- Episode no.: Season 6 Episode 17
- Directed by: Tyree Dillihay
- Written by: Nora Smith
- Production code: 6ASA02
- Original air date: May 15, 2016

Guest appearances
- Paul Rudd as Jericho; Brooke Dillman as Doris; Sarah Silverman as Ollie; Laura Silverman as Andy; Jenny Slate as Tammy; David Herman as Tammy's Dad;

Episode chronology
| ← Previous "Bye Bye Boo Boo" | Next → "Secret Admiral-irer" |
- Bob's Burgers season 6

= The Horse Rider-er =

"The Horse Rider-er" is the 17th episode of the sixth season of the animated comedy series Bob's Burgers and the overall 105th episode, and is written by Nora Smith and directed by Tyree Dillihay. It aired on Fox in the United States on May 15, 2016. In the episode, Tina finally gets to attend horse camp, but realizes she must part ways with her imaginary horse, Jericho. Meanwhile, Linda creates a restaurant camp in order to even things out between Gene and Louise.

This episode was nominated for an Emmy Award in the category of Outstanding Animated Program.

==Plot==
Tina has been dreaming of going to a $2000 Montana horse camp and becomes despondent when her parents can't afford it. She dreams of her imaginary horse, Jericho, and they talk about how they met. Louise and Gene bring up their sister's oddness and they all decide to put off repairing their large fryer, and use the money to send Tina to a more affordable and closer horse camp.

After bidding goodbye to Jericho, and getting a sobbing tantrum from her imaginary horse, Tina finally arrives at the horse camp and is surprised to see Tammy and Jocelyn there. She answers every question the horse instructor has and is assigned a horse named Plops to ride. Tina is not completely in love with the horse and it does not seem to like her. She attempts to win Plops over but on exhibition day, she loses control of the horse and gets knocked off mid-gallop.

While Tina was at horse camp, Linda made up a restaurant camp for Gene and Louise so they wouldn't feel like they were left out. Bob objects to Linda's camp equipment in the dining area and Teddy is not happy that the fryer is broken and he can't get French Fries. Linda overhears Tina and Gene saying they only agreed to restaurant camp because it was better than working. When camp is cancelled, they realize they actually liked it and do a little song and dance skit to get it un-cancelled.

*Record set*
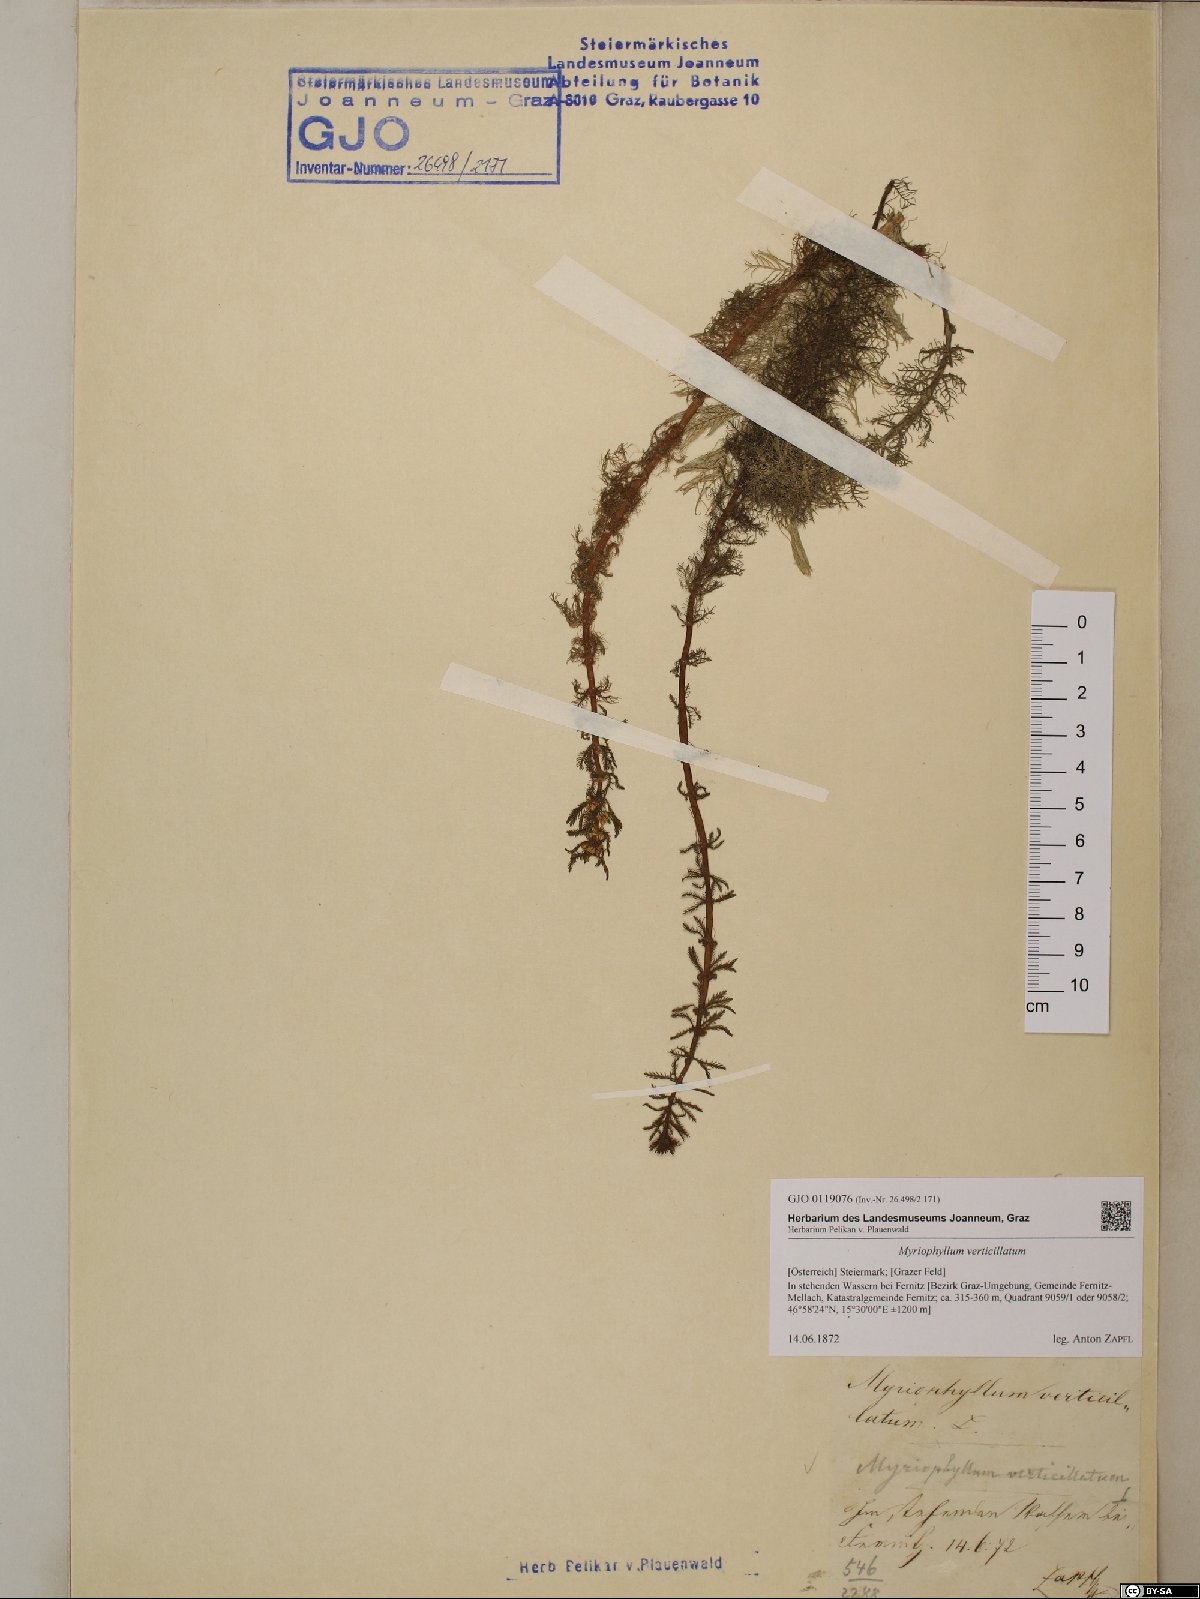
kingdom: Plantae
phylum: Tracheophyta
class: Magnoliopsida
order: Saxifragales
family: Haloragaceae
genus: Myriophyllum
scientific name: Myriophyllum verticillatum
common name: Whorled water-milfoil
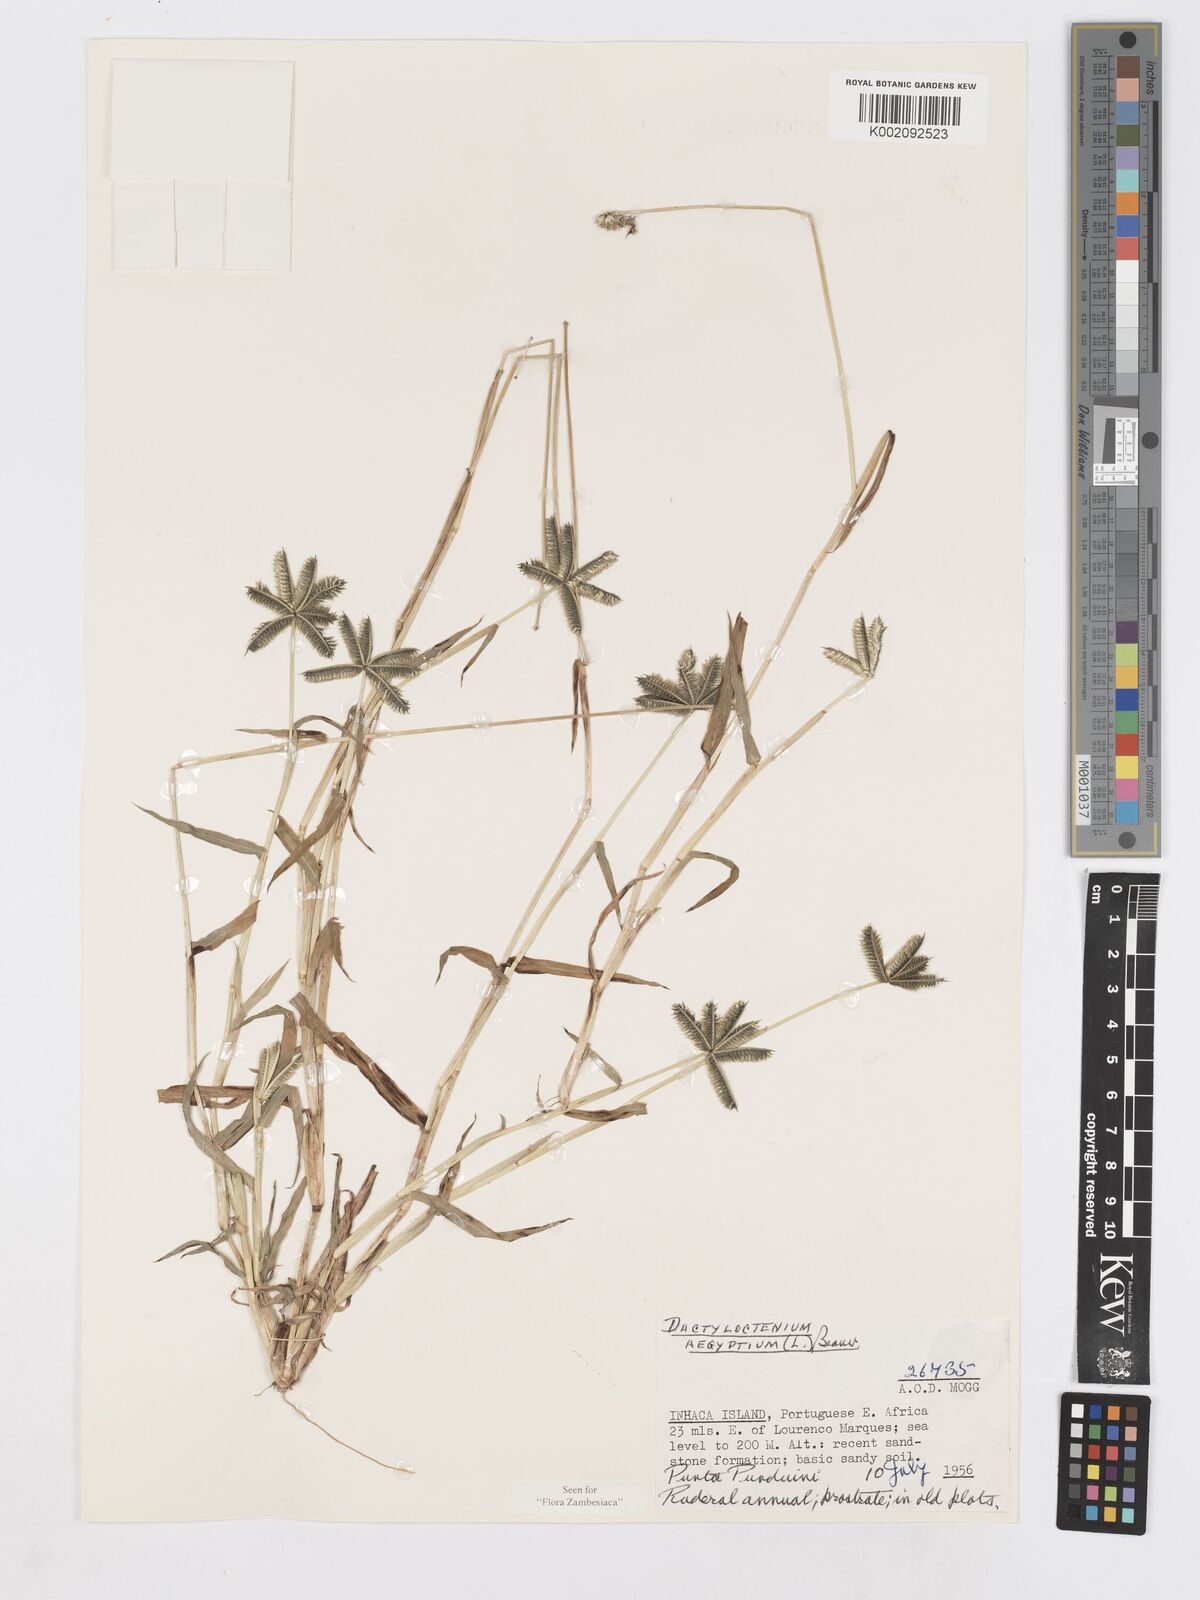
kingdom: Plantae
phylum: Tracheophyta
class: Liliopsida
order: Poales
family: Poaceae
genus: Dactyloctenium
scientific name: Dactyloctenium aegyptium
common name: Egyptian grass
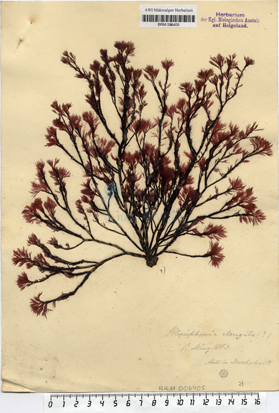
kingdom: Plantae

*What is expected*
Pick up the article on the Bob's Burgers episode "The Horse Rider-er" right after its last sentence and continue it.

*Written reply*
The family head to Tina's camp to watch her ride Plops in the exhibition. Tina finds her way back from the woods in time to take her turn riding in front of all the campers' parents. She decides to ride her imaginary horse, Jericho, because she preferred riding a horse that loves her. Initially the crowd is shocked, with Bob incredulous at spending all that money on camp for her to run around the track pretending to be on a horse, but her happiness and her proper form wins the small crowd over.

==Reception==
Alasdair Wilkins of The A.V. Club gave the episode a B, he explained his rating by saying, "“The Horse Rider-er” is a solid episode, and one that I liked more than my critique of the main story might suggest. This is a good example of a pleasant, effective Bob's Burgers episode, one that doesn't necessarily do anything egregiously wrong but also doesn't quite do those crucial things right that would push the episode into that next echelon. But hey, we’ve got Teddy freaking out over the fryer situation, Bob going all-in on his role as the camp's owner, the world's most bored riding instructor, and Paul Rudd as the voice of Tina's imaginary horse. I can only argue against an episode with all that so much, you know?"

The episode received a 1.0 rating and was watched by a total of 2.27 million people.